One of the changes made in the new tax law championed by Trump is limiting the credit to fuel made with North American ingredients like U.S. soybeans. That's a major point of contention with some biofuel makers who argue the rule will narrow the marketplace for feedstocks and hurt the industry and possibly cause higher costs for consumers. 

A limit on foreign biofuel feedstocks is also part of the EPA's proposed biofuel-blending rules that still must finalized. 

The domestic biomass-based diesel industry, which drives about 50% of demand for soy oil produced in the U.S., is currently operating at roughly between 60%-70% of capacity, according to Kovarik. Smaller fuel producers in particular are struggling to figure out if they can even claim the 45Z credit given the only guidance out there, issued days before then President Joe Biden left office, is incomplete. 

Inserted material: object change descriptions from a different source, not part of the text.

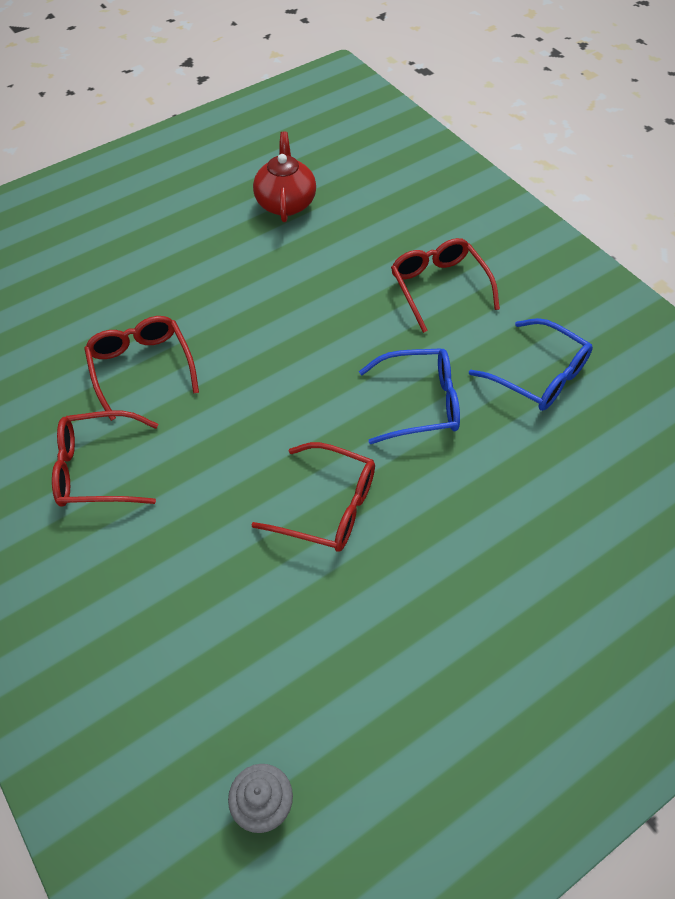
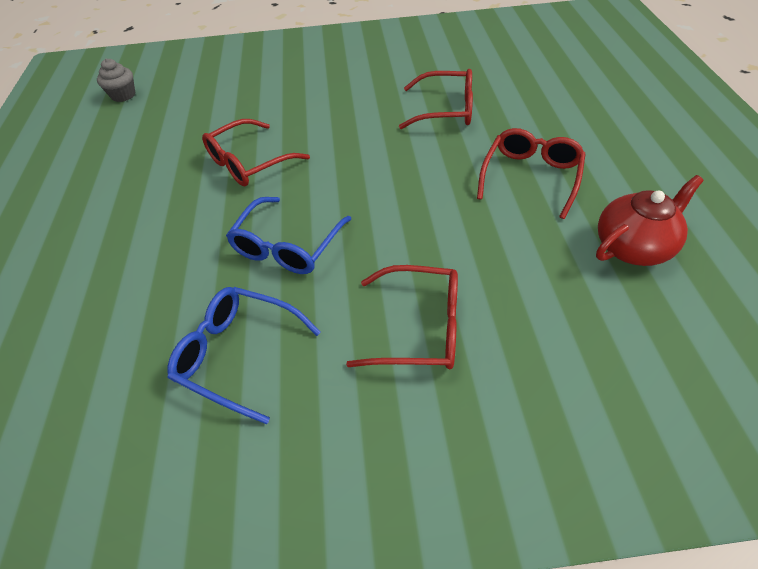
camera: 120 degrees right, 5 degrees down
(98, 469) = (370, 79): red glasses -> red glasses (530, 177)
(286, 203) = (633, 247): red teapot -> red teapot turned 60 degrees counterclockwise
(539, 375) = (238, 354): blue glasses -> blue glasses turned 45 degrees clockwise

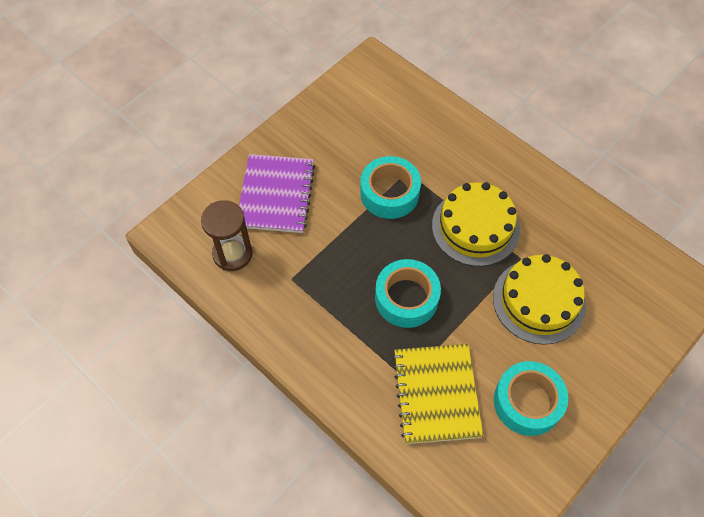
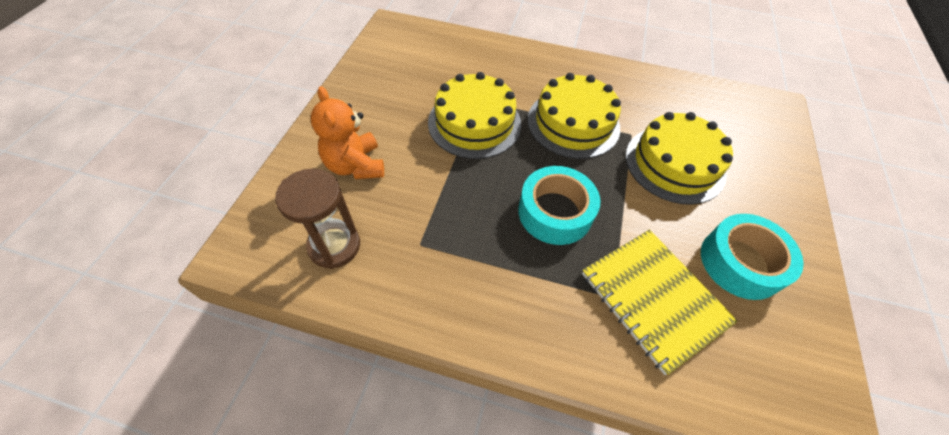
camera: 30 degrees left, 5 degrees down
(276, 195) = (355, 165): purple notebook -> orange teddy bear
(389, 193) = (474, 123): turquoise tape -> yellow cake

"Tax lawyers and accounting firms are having a hard time writing opinions as to whether or not someone is eligible for 45Z because they aren’t sure if the guidance has enough authority," said Tim Urban, who leads the tax policy practice of lobbying firm Bracewell in Washington. 

Meanwhile, farmers are facing a perfect storm of headwinds and need certainty, said National Oilseed Processors Association President and CEO Devin Mogler. 

"The China market is closed off, and they’ve got a big crop coming," he said. "And it’s dry at harvest, so it’s going quickly and the bushels are piling up."